→ WHAT YOU NEED TO DO
• 1. In the VAT case summary, what total amount did LN lend to JM in 2009?
• 2. Retype the VAT case summary from "The following questions" up to and including "Article 9 VAT Directive?".

Articles in the EU VAT Directive

Article 2(1)(a), 9(1), 12 of the EU VAT Directive 2006/112/EU

Facts

In 2009, LN had provided several loans to JM for a total amount of EUR 80,400, repayment of which was secured by mortgages on a number of properties. When the loan was not repaid, three of these properties were auctioned off by LN, which was also a creditor. In 2010, LN sold one of the acquired properties. Later, after the VAT limit was exceeded, LN sold the other two properties in 2011 and 2012. Following a tax audit at LN, it has been determined that all transactions carried out have resulted in such a high income that the activity is classified as an economic activity that is carried out on a permanent basis with the aim of obtaining income from it. The real estate was not used for personal purposes, but purchased for the purpose of reselling it and obtaining income from it. As a result of this check, LN was subject to VAT. LN has appealed against this. The defendants appealed against the decision of that court to the referring court.

Question

The following questions have been raised to the European Court of Justice:

1.    Does Article 2 of the VAT Directive preclude a transaction, one whereby a taxpayer, as creditor, acquires immovable property in the context of an enforcement procedure and, sometime later, sells it in order to recover a sum of money which he had loaned, from being regarded as an economic activity in the form of the exploitation of tangible or intangible property for the purposes of obtaining income therefrom on a continuing basis?

2.    Can an individual who has carried out such a legal transaction be regarded as a taxable person within the meaning of Article 9 VAT Directive?

→ INFORMATION
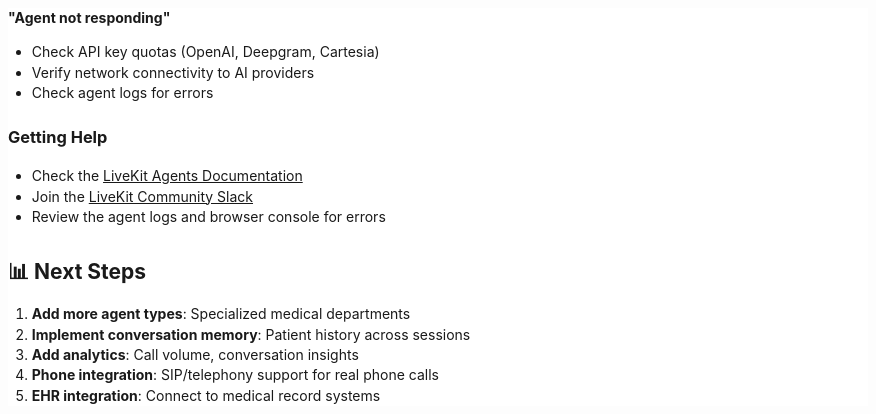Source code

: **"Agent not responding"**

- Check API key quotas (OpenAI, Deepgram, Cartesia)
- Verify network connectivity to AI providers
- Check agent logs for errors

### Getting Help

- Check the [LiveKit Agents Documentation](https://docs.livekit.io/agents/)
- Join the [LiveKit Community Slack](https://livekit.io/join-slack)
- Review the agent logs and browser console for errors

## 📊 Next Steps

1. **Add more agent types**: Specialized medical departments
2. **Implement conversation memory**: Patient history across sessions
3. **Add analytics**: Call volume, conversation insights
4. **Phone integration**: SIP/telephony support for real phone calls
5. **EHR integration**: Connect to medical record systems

---

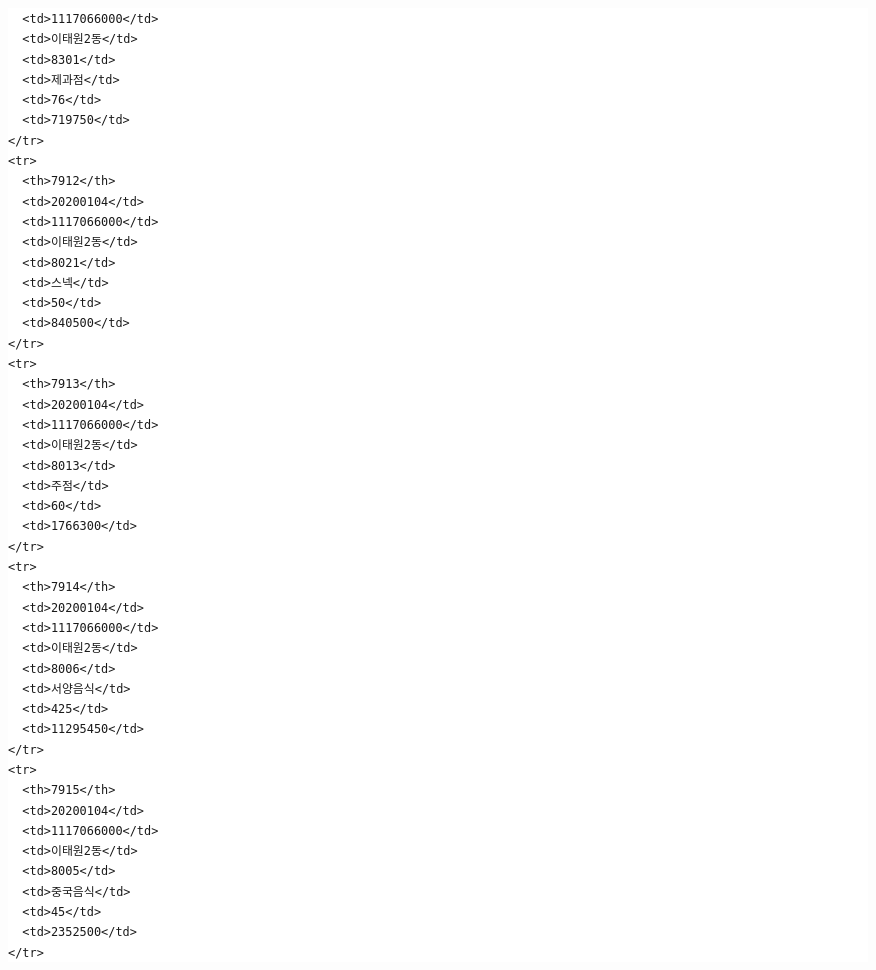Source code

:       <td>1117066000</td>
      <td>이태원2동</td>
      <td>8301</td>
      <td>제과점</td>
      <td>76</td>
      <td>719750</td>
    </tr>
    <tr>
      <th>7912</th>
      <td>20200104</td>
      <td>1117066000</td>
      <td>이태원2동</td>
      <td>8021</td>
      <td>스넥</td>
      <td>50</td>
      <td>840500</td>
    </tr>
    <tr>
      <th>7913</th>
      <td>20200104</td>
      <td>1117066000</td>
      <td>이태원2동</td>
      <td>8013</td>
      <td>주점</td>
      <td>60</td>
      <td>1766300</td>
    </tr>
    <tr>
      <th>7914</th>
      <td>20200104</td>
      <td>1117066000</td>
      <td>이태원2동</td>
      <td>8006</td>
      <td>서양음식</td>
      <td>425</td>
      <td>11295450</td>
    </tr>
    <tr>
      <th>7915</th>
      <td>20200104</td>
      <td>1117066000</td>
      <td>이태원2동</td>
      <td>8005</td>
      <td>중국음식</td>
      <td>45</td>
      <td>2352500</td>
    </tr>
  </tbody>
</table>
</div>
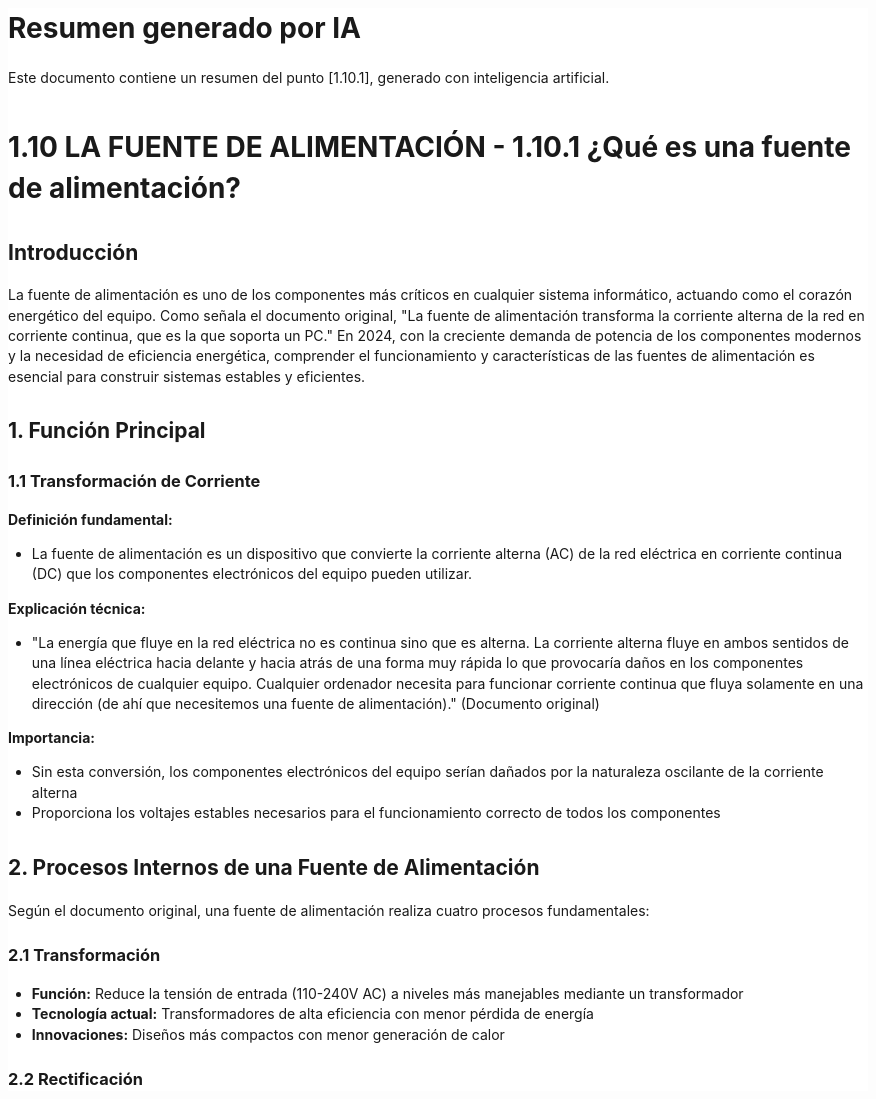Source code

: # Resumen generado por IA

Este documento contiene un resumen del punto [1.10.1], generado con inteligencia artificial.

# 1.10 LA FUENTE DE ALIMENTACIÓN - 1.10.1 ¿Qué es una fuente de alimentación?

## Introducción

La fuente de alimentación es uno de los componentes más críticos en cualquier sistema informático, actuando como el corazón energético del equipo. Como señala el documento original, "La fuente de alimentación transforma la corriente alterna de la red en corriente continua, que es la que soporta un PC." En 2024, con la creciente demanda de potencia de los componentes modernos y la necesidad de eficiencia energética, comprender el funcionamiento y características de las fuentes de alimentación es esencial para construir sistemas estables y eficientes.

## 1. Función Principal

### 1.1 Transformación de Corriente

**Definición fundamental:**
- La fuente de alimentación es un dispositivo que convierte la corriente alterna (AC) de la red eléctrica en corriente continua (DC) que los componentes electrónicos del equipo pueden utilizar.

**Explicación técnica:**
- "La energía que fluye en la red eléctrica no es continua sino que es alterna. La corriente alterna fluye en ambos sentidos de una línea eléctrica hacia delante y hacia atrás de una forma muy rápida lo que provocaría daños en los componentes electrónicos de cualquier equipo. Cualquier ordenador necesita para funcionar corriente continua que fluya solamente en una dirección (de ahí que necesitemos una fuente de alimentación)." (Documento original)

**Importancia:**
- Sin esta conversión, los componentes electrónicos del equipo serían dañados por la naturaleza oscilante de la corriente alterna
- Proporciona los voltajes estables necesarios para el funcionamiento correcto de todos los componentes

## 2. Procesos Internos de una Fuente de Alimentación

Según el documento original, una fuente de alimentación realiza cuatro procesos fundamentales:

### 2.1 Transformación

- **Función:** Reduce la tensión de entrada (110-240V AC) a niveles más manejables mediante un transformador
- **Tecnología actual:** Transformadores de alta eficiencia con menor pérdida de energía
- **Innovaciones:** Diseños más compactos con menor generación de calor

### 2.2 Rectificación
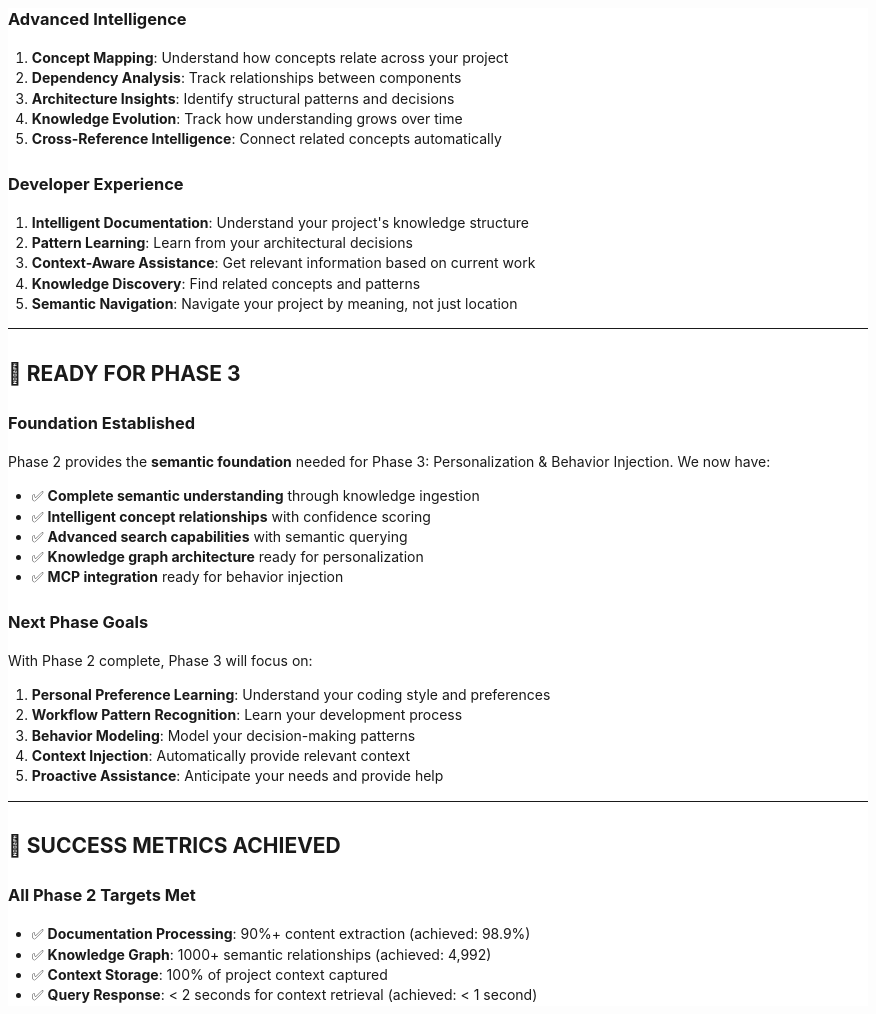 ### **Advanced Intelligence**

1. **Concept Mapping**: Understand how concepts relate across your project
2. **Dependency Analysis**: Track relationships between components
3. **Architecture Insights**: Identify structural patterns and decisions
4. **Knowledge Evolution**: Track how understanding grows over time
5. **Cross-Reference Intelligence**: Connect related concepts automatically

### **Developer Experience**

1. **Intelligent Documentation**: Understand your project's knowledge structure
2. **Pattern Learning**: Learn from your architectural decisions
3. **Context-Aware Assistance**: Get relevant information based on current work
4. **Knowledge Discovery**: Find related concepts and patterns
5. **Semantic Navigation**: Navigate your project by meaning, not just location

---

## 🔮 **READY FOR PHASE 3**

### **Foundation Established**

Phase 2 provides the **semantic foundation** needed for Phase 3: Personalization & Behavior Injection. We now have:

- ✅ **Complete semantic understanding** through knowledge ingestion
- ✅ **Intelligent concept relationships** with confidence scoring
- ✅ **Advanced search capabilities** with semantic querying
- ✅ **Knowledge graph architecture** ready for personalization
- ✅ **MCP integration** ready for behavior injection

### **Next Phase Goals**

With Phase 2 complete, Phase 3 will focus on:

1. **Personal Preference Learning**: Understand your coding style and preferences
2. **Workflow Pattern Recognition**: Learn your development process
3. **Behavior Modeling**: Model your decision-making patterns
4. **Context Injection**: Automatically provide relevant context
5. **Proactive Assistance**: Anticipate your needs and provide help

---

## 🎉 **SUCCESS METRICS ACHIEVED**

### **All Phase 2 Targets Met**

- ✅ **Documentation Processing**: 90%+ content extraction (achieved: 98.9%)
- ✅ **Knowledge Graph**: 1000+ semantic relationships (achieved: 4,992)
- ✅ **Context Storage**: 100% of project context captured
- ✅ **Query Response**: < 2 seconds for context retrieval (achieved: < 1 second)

* * *

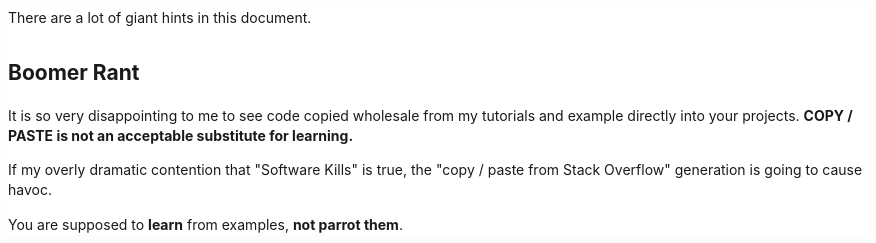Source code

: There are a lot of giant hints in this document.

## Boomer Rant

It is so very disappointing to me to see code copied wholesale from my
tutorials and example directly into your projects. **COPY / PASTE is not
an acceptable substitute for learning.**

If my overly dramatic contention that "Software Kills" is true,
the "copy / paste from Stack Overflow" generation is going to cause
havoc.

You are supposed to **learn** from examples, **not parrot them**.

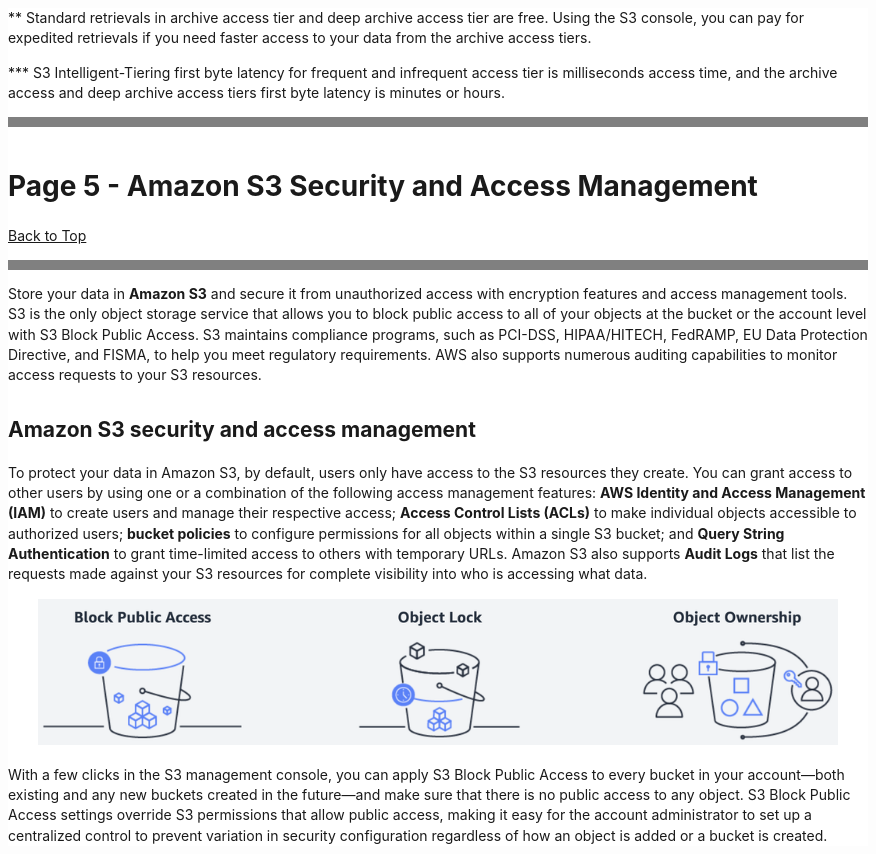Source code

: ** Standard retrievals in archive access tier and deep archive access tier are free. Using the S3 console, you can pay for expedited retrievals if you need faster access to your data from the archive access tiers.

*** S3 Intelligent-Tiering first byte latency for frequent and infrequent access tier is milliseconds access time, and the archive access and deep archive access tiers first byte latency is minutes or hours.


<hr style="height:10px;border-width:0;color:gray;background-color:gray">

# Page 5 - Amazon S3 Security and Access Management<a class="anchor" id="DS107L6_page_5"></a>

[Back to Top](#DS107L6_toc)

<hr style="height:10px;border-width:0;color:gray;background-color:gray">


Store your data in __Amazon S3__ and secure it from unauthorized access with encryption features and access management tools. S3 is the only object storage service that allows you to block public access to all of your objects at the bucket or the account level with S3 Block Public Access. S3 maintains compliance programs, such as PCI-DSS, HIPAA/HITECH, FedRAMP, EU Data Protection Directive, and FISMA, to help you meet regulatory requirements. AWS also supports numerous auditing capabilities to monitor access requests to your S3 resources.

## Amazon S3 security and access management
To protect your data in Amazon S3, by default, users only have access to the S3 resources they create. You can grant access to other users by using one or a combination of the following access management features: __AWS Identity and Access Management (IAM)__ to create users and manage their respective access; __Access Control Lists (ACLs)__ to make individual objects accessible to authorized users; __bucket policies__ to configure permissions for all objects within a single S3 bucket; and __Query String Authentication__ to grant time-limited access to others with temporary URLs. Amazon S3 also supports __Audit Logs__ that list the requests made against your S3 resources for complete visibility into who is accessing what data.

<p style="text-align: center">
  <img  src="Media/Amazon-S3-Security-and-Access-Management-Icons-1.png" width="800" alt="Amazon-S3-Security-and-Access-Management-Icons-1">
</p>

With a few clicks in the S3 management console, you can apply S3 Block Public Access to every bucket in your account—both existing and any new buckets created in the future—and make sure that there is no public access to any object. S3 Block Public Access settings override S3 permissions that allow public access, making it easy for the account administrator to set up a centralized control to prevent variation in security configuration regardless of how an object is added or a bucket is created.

→ ANSWERS BELOW
• 1. EUR 80,400

• 2.
The following questions have been raised to the European Court of Justice:

1.    Does Article 2 of the VAT Directive preclude a transaction, one whereby a taxpayer, as creditor, acquires immovable property in the context of an enforcement procedure and, sometime later, sells it in order to recover a sum of money which he had loaned, from being regarded as an economic activity in the form of the exploitation of tangible or intangible property for the purposes of obtaining income therefrom on a continuing basis?

2.    Can an individual who has carried out such a legal transaction be regarded as a taxable person within the meaning of Article 9 VAT Directive?